La vérification de nouveaux énoncés d’observation relatifs à un énoncé théorique ne mène pas à sa vérification, mais à sa confirmation, à sa corroboration.

Ils « vont dans son sens », mais ne garantissent pas sa valeur de vérité. Carnap, dans la dernière phase de ses recherches, avait noté ce problème, et visait à développer une logique inductive (et non pas déductive, comme la logique classique), car il proposait d’identifier le degré de confirmation d’un énoncé théorique à la probabilité pour que celui-ci soit vrai.

La corroboration tient d’une conviction basée sur la régularité des faits observés.

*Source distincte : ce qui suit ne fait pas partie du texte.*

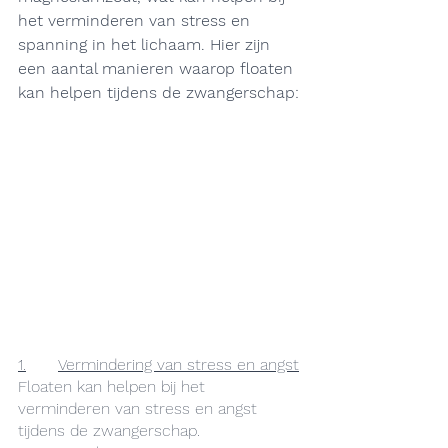
het verminderen van stress en 
spanning in het lichaam. Hier zijn 
een aantal manieren waarop floaten 
kan helpen tijdens de zwangerschap:
1.	Vermindering van stress en angst
Floaten kan helpen bij het 
verminderen van stress en angst 
tijdens de zwangerschap.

Mais cette régularité peut être trompeuse, comme le souligne Bertrand Russell avec l’exemple suivant : « L’homme qui a nourri le poulet tous les jours de sa vie finit par lui tordre le coup, montrant par là qu’il eut été bien utile audit poulet d’avoir une vision plus subtile de l’uniformité de la nature. » Le point souligné ici est la caractère psychologique et non logique de la corroboration. Comment expliquer notre croyance que les évènements futurs ressembleront à ceux du passé ? Puisqu’il n’existe pas de démonstration logique, David Hume propose que notre conviction doit être basée sur deux autres principes psychologiquement aussi important : l’habitude et l’accoutumance engendrées par la régularité observées dans les expériences passées.